Imagem: Google Street View |
Emblemático o caso da desapropriação de um prédio de seis andares situado na Rua Montevidéu, onde um dia chegou a funcionar a Rede Globo de Televisão e que foi desapropriado há mais de uma década, pela Prefeitura do Recife, para abrigar a Procuradoria do Município. Desapropriaram, reformaram por uma fortuna e depois concluíram que não servia porque não tinha vagas de estacionamento suficientes. Jamais usaram e criaram um elefante branco que depois de ser empurrado para a Secretaria de Educação, foi despachado para a Câmara do Recife e já há alguns anos ostenta uma placa anunciando que um dia quem sabe, talvez, ali será instalada a Policlínica da Polícia Civil de Pernambuco. Esse elefante branco fica ali bem próximo do imóvel que a governadora vai desapropriar. Foi repassado para o governo de Pernambuco, não sei a que título, mas está lá, imundo e entregue ao vandalismo. Deve valer alguns milhões, mas está lá, acumulando abandono.

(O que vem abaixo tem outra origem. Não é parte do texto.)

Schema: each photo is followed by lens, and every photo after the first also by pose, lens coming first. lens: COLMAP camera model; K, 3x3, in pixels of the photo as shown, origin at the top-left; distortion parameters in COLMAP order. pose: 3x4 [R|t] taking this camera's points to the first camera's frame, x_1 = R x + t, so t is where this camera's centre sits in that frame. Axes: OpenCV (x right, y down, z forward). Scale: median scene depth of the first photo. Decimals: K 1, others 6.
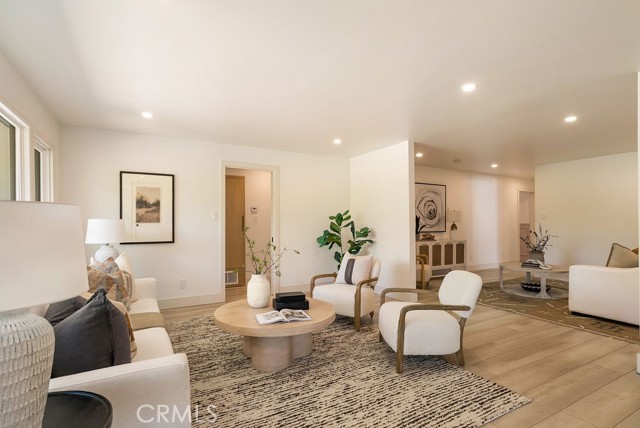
lens RADIAL K [[312.9, 0, 314.4], [0, 312.9, 222.0], [0, 0, 1]] dist [-0.000134, -0.000178]
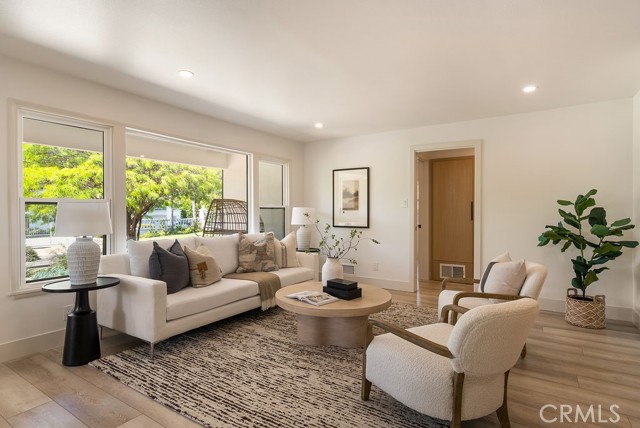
lens RADIAL K [[340.9, 0, 320.0], [0, 340.9, 214.0], [0, 0, 1]] dist [0.002048, 0.000148]
pose [[0.461403, 0.009761, -0.887137, 0.740611], [-0.000397, 0.999942, 0.010795, 0.003538], [0.887190, -0.004629, 0.461380, 0.382682]]
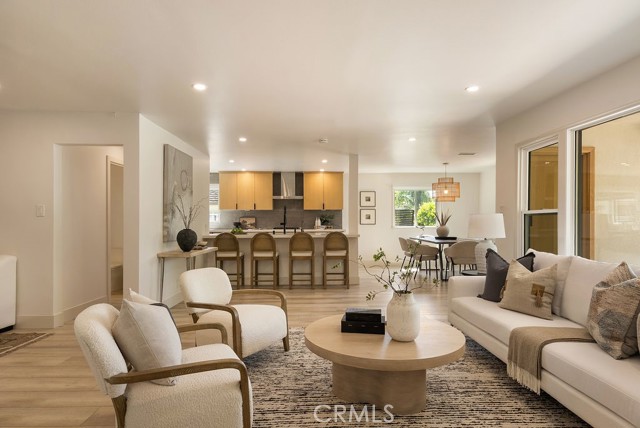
lens RADIAL K [[382.5, 0, 319.9], [0, 382.5, 223.9], [0, 0, 1]] dist [-0.000908, -0.000439]
pose [[-0.883720, 0.001419, 0.468014, -0.365075], [0.002214, 0.999997, 0.001149, 0.013845], [-0.468011, 0.002051, -0.883720, 1.630684]]
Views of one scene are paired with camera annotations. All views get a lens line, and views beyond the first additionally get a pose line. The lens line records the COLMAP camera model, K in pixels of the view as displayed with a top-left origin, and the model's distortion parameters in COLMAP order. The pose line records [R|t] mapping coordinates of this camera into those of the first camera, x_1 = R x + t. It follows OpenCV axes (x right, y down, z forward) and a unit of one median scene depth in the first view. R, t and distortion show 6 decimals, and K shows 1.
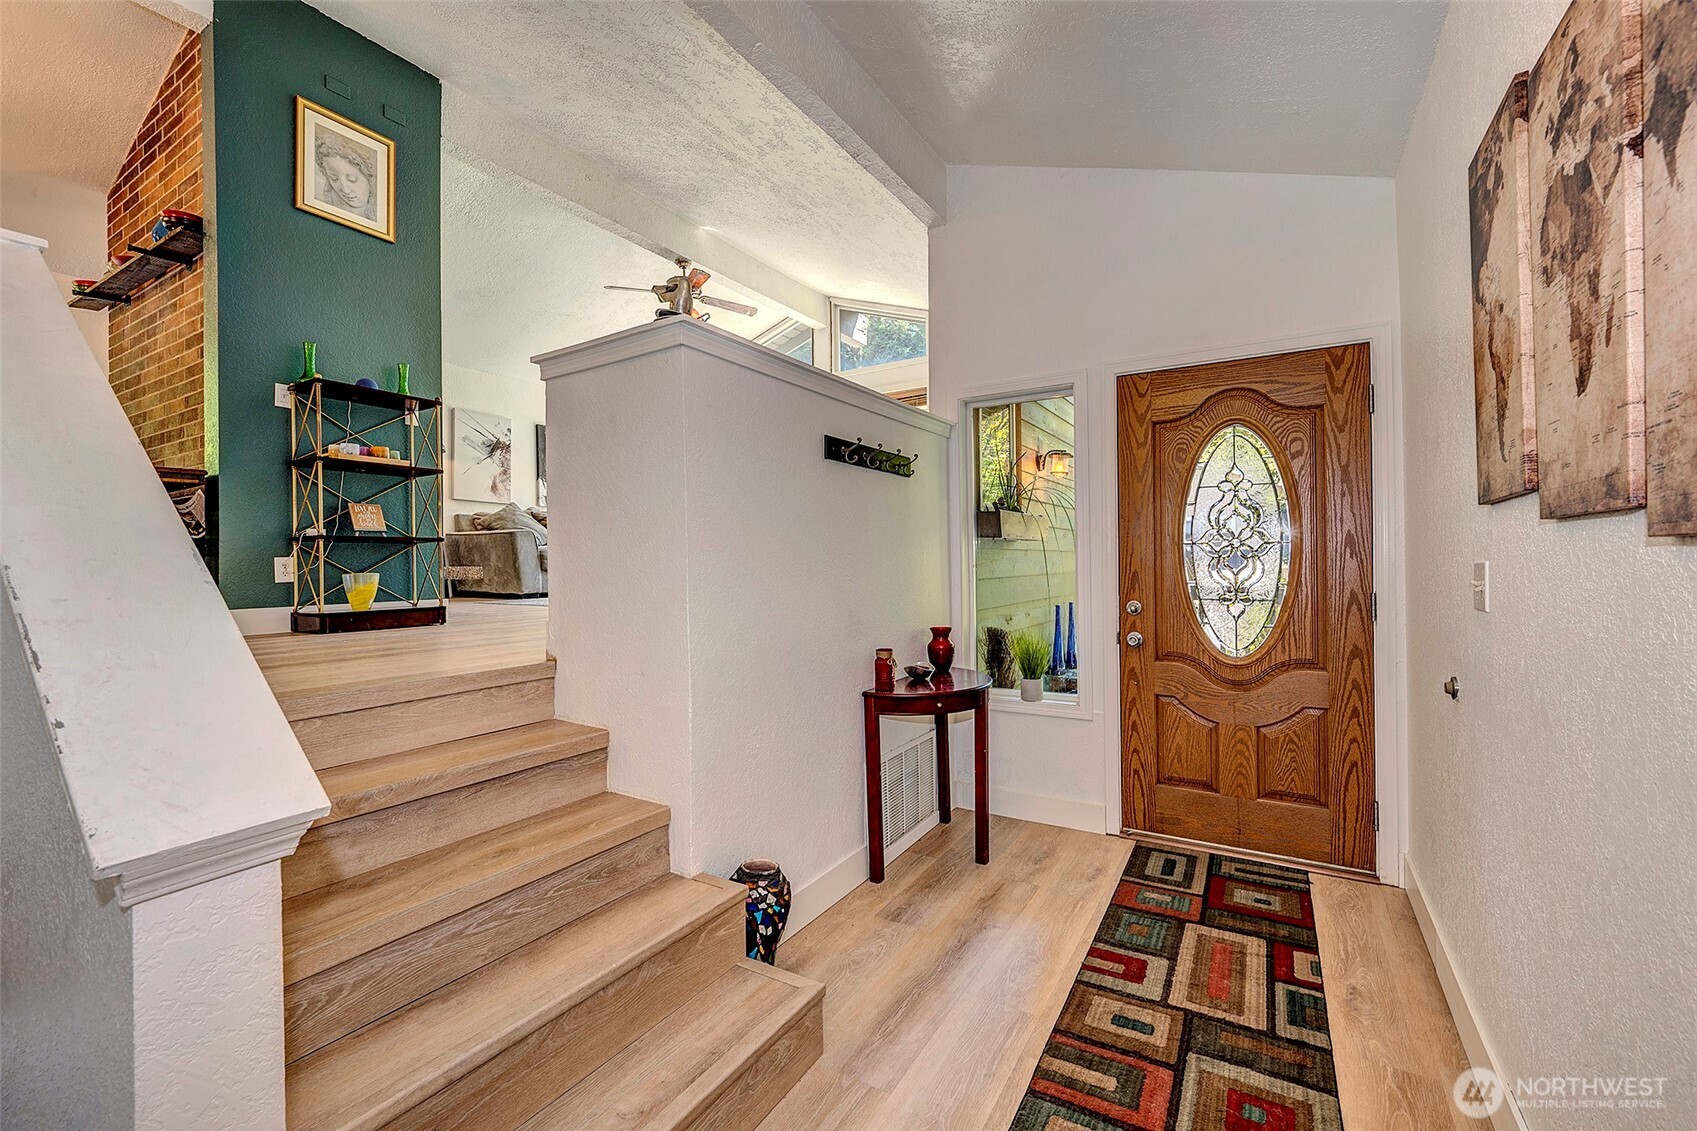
lens RADIAL K [[665.7, 0, 875.2], [0, 665.7, 560.4], [0, 0, 1]] dist [-0.002079, -0.000128]
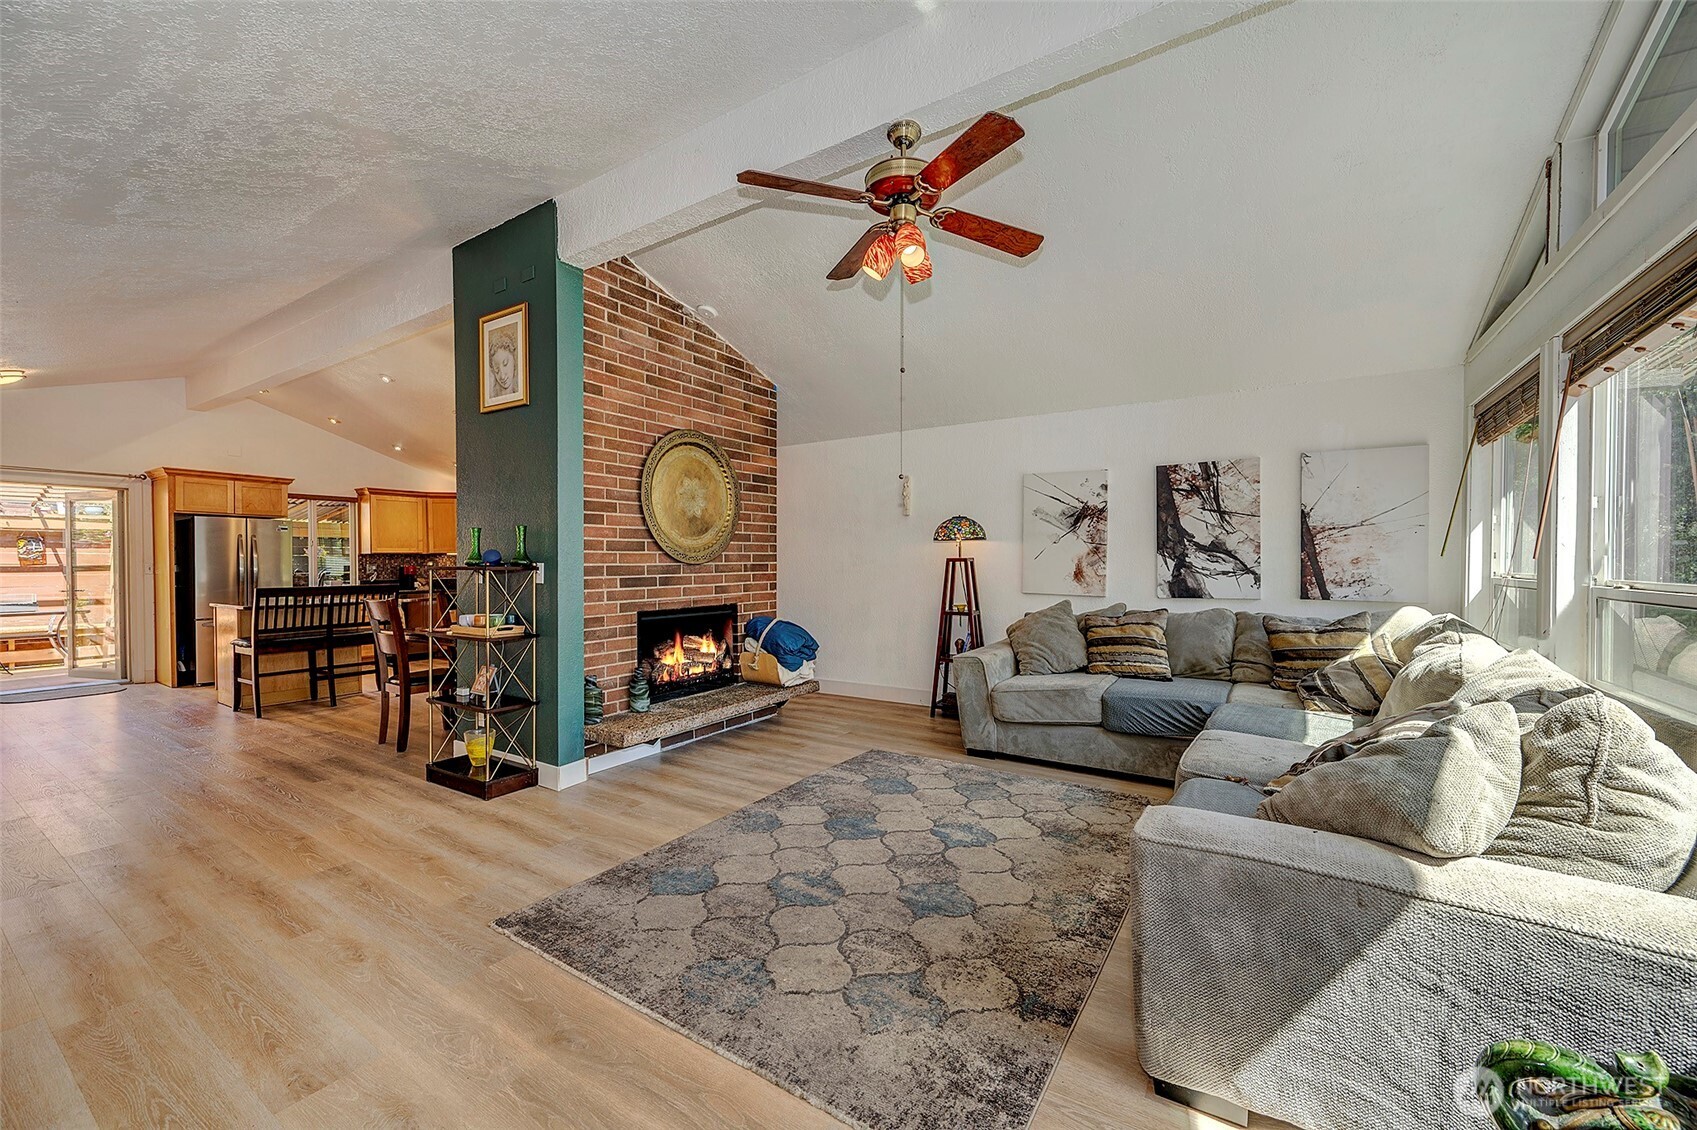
lens RADIAL K [[672.3, 0, 854.5], [0, 672.3, 572.4], [0, 0, 1]] dist [-0.001516, -0.000192]
pose [[-0.029417, 0.027819, -0.999180, 0.141277], [-0.000173, 0.999612, 0.027836, -0.131491], [0.999567, 0.000992, -0.029401, 0.787984]]
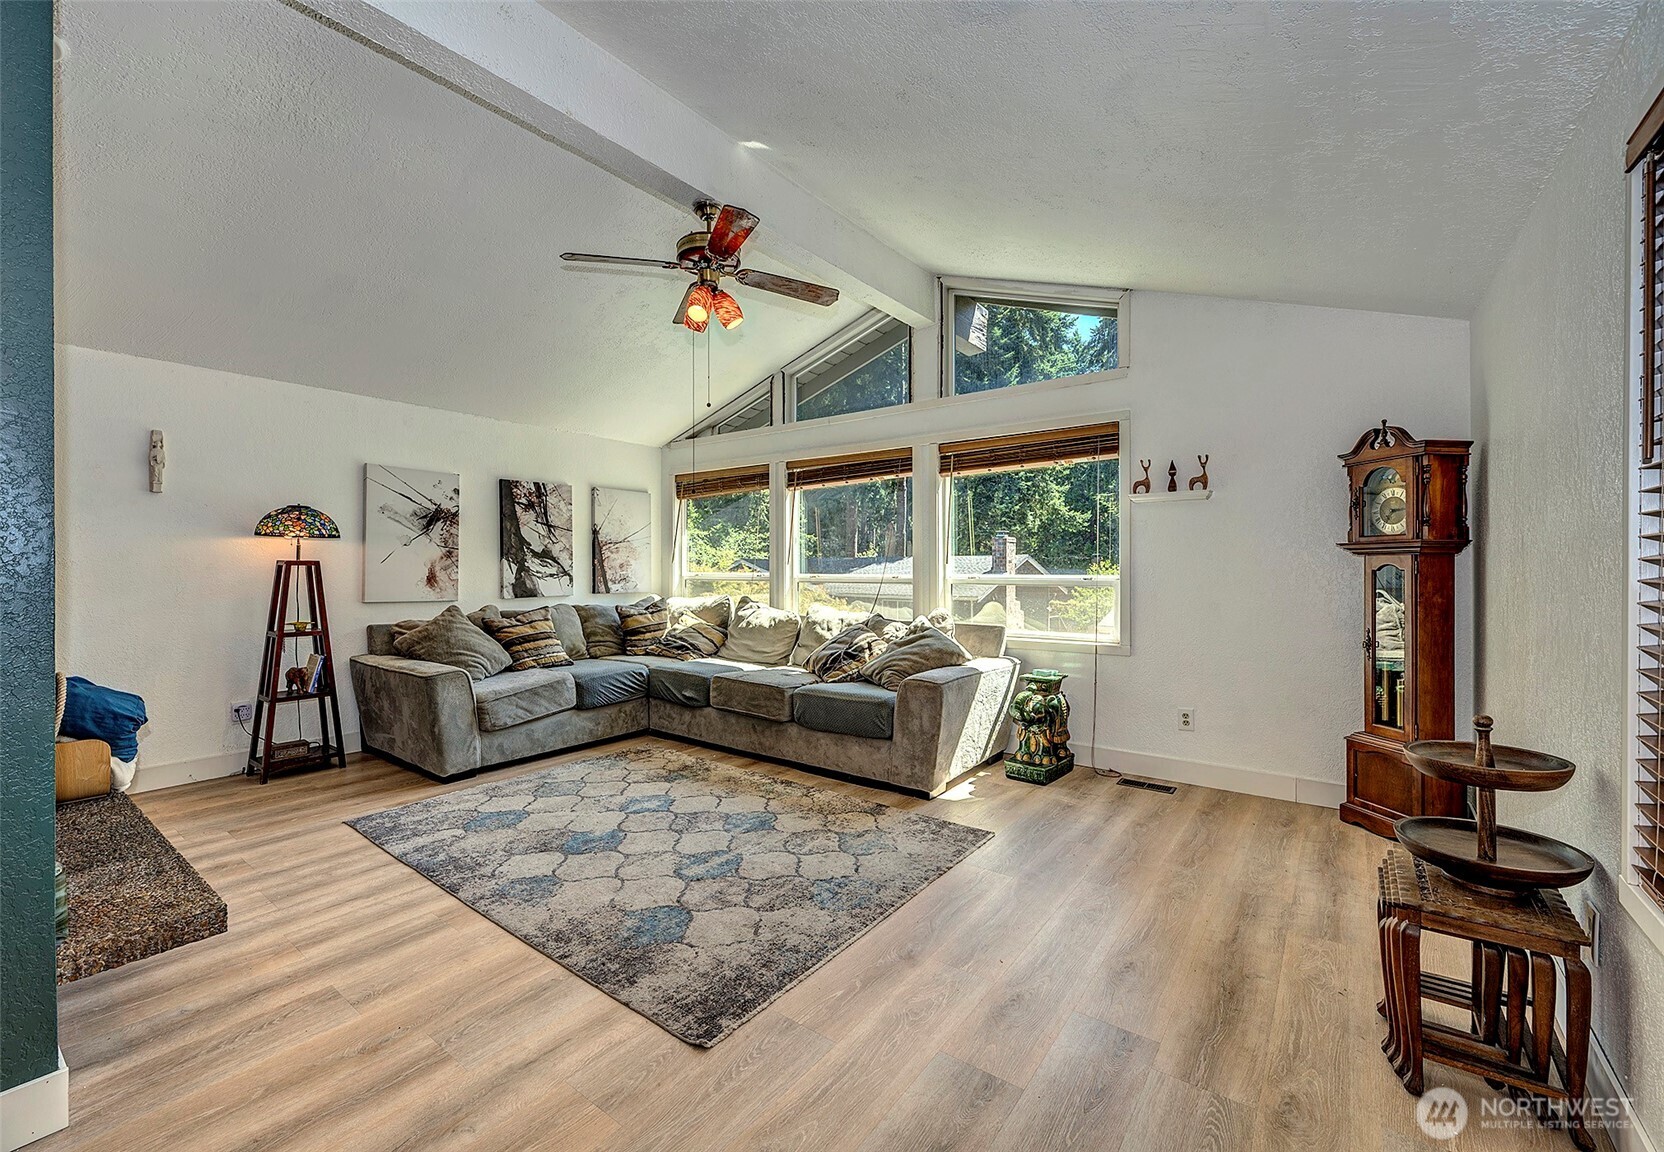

* Após a publicação do artigo, nossos leitores nos lembraram que outros imóveis valiosos integrantes do patrimônio de Pernambuco estão em completo abandono. São os casos da antiga Fávrica Tacaruna, que também foi adquirida por desapropriação e da vice-governadoria.
Por fim, mas não menos importante, se há necessidade de se gastar com Educação para se atingir o que a constituição determina, estou certa de que não faltam equipamentos educacionais necessitando de cuidados por todo o Estado. A governadora anunciou a ampliação do ensino integral para mais 61 escolas. Será que com esses recursos esse número não poderia ser ainda maior?
Espero, com o presente artigo, ter conseguido suprir de informações os diletíssimos e fieis leitores deste Blog e que a todo momento têm me procurado pedindo informações sobre esse assunto. O governo, em sua nota, prometeu que o processo será debatido com a sociedade. Espero que este seja apenas o pontapé inicial.